● Data records
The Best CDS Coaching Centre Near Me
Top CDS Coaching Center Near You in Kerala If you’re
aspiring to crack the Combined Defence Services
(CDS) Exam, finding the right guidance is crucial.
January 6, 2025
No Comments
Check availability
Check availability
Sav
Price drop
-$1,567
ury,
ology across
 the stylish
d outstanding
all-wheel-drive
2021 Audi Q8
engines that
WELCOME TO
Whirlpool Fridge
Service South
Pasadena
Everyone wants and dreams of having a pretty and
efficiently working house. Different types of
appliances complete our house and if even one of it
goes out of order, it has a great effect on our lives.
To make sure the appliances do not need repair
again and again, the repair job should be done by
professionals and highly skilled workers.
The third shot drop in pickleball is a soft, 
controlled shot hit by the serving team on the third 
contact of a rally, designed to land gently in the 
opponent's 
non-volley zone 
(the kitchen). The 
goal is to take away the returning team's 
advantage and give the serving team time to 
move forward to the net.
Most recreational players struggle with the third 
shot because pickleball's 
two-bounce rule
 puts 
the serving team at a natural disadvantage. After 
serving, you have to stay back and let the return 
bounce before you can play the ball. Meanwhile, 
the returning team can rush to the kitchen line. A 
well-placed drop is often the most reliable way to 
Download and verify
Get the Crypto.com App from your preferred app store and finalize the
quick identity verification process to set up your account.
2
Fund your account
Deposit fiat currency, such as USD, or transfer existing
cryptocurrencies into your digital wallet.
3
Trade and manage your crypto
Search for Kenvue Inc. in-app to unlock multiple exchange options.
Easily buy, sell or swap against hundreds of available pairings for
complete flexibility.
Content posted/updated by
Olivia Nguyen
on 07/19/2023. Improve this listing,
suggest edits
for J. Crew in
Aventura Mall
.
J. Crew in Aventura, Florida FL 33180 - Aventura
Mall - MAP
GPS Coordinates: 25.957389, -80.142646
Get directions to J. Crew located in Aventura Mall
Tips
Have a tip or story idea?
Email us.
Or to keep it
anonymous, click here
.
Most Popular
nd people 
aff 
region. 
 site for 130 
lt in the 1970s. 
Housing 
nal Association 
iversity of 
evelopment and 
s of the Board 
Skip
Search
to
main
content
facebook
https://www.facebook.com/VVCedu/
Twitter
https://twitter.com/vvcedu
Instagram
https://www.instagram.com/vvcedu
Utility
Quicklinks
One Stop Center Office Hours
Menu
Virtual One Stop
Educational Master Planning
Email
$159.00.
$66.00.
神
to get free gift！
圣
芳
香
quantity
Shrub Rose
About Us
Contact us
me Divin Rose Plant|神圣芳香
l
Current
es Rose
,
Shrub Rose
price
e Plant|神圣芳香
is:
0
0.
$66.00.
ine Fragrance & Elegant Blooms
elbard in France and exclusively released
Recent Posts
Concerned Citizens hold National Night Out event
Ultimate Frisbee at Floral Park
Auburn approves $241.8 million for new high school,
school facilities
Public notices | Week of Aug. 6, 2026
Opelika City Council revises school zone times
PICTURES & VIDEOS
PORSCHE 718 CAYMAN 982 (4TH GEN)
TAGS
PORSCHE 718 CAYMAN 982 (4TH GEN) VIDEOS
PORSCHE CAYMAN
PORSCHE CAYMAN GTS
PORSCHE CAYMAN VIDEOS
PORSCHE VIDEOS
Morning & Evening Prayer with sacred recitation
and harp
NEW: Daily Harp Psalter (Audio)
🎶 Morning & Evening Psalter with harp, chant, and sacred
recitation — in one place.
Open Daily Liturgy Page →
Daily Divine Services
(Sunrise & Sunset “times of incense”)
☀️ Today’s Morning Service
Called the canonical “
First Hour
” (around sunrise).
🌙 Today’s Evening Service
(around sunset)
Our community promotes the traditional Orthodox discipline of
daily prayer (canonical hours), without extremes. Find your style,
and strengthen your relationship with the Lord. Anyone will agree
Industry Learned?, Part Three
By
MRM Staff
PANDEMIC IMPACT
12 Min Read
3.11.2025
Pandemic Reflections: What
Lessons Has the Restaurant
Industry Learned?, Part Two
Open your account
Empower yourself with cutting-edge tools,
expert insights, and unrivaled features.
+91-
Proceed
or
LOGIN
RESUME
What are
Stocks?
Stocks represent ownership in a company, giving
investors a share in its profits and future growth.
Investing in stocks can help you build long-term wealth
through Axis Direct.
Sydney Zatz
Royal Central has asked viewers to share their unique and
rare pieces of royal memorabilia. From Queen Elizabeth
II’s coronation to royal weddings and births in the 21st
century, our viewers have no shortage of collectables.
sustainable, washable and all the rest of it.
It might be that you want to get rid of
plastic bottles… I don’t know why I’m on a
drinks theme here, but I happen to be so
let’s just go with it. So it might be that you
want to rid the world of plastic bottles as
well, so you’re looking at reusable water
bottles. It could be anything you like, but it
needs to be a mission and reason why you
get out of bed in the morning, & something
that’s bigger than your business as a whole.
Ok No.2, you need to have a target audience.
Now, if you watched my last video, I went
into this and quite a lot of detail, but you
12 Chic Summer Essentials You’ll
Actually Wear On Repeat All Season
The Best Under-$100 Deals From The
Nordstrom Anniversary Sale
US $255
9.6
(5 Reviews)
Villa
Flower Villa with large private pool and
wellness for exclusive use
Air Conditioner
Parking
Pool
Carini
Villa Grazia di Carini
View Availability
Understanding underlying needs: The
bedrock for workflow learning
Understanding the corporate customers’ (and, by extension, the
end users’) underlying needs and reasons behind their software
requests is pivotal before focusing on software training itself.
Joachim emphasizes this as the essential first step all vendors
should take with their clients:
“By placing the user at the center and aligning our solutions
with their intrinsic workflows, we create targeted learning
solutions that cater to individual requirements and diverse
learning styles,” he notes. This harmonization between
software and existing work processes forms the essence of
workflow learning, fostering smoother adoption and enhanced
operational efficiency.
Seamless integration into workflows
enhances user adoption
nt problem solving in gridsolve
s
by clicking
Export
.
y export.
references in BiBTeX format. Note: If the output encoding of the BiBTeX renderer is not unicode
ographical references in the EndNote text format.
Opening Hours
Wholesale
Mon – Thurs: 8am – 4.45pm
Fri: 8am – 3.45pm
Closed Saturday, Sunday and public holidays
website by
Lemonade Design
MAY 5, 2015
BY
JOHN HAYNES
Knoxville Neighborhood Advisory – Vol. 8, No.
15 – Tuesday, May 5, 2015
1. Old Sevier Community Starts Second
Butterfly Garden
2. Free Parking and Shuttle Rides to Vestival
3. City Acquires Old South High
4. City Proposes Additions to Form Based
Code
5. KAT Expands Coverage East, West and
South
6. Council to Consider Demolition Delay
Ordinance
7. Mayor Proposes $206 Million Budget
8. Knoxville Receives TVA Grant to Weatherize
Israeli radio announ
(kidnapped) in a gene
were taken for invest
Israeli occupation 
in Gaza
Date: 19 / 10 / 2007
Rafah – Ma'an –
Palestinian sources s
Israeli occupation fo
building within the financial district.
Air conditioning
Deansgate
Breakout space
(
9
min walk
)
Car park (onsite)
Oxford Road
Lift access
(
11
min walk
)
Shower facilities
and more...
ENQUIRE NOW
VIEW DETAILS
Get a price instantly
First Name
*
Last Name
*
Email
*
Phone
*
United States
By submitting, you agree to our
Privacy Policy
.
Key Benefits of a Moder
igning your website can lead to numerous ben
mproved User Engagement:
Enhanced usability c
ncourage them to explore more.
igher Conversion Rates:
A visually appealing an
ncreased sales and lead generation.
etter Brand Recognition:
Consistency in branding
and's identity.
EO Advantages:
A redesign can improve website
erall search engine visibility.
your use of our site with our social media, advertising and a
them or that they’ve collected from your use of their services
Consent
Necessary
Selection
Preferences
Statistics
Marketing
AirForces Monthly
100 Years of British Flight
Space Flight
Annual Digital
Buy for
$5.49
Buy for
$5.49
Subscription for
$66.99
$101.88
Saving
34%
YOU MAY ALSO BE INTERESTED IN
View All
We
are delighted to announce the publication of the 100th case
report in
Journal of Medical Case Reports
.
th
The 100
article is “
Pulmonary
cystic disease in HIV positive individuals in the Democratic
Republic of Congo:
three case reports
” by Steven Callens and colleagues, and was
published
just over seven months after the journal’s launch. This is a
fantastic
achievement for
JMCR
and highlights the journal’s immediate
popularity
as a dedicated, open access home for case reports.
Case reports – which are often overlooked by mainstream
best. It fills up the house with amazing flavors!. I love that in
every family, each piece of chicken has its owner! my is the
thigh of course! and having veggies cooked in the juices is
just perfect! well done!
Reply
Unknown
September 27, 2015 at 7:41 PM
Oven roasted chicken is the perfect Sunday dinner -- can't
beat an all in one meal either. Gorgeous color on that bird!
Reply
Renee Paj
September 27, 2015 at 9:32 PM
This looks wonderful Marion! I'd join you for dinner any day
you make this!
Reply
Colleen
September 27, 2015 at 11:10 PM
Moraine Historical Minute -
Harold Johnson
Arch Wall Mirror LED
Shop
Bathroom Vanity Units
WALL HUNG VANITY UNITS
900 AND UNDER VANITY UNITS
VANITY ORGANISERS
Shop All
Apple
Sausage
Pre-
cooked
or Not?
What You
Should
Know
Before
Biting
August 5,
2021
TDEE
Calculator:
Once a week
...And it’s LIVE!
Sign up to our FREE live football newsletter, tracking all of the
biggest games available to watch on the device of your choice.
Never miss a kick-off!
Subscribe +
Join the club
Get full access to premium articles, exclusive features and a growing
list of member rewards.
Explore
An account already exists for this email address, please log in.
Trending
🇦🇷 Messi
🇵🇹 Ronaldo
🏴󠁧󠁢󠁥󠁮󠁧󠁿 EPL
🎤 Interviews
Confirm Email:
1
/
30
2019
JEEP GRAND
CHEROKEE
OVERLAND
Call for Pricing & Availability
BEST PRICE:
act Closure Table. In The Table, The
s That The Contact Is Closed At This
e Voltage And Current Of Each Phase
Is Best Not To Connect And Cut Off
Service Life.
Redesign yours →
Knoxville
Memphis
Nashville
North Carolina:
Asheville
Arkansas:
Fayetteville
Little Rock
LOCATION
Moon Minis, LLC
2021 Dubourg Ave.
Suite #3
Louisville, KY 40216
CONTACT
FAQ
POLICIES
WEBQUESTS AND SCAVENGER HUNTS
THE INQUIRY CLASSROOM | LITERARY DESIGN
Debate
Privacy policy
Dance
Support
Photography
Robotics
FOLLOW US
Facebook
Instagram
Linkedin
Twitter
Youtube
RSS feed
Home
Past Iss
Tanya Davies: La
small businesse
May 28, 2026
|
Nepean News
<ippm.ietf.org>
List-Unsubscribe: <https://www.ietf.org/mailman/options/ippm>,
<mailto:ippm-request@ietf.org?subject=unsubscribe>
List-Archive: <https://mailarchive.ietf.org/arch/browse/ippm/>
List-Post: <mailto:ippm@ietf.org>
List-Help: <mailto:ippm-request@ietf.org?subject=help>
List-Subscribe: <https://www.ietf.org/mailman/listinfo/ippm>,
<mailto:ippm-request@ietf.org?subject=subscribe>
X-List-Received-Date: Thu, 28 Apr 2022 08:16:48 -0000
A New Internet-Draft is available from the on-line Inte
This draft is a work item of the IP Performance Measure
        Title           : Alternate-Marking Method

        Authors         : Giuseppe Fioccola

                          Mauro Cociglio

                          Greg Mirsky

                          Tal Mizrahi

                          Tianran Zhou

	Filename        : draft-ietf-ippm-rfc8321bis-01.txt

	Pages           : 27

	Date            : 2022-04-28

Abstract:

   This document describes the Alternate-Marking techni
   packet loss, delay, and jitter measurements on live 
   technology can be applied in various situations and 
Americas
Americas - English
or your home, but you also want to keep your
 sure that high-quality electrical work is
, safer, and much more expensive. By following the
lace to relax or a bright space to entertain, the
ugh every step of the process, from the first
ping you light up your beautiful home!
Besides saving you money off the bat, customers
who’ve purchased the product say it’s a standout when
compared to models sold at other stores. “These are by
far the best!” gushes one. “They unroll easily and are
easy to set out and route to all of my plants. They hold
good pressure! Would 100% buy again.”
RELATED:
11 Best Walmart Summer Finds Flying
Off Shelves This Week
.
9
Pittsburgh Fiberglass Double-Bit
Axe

● Your objective
Reproduce everything from the start of the rows down to the line containing "Trade and manage your crypto", substituting "devices" for "appliances" wherever it appears and keeping everything else the same.

● Written solution
The Best CDS Coaching Centre Near Me
Top CDS Coaching Center Near You in Kerala If you’re
aspiring to crack the Combined Defence Services
(CDS) Exam, finding the right guidance is crucial.
January 6, 2025
No Comments
Check availability
Check availability
Sav
Price drop
-$1,567
ury,
ology across
 the stylish
d outstanding
all-wheel-drive
2021 Audi Q8
engines that
WELCOME TO
Whirlpool Fridge
Service South
Pasadena
Everyone wants and dreams of having a pretty and
efficiently working house. Different types of
devices complete our house and if even one of it
goes out of order, it has a great effect on our lives.
To make sure the devices do not need repair
again and again, the repair job should be done by
professionals and highly skilled workers.
The third shot drop in pickleball is a soft, 
controlled shot hit by the serving team on the third 
contact of a rally, designed to land gently in the 
opponent's 
non-volley zone 
(the kitchen). The 
goal is to take away the returning team's 
advantage and give the serving team time to 
move forward to the net.
Most recreational players struggle with the third 
shot because pickleball's 
two-bounce rule
 puts 
the serving team at a natural disadvantage. After 
serving, you have to stay back and let the return 
bounce before you can play the ball. Meanwhile, 
the returning team can rush to the kitchen line. A 
well-placed drop is often the most reliable way to 
Download and verify
Get the Crypto.com App from your preferred app store and finalize the
quick identity verification process to set up your account.
2
Fund your account
Deposit fiat currency, such as USD, or transfer existing
cryptocurrencies into your digital wallet.
3
Trade and manage your crypto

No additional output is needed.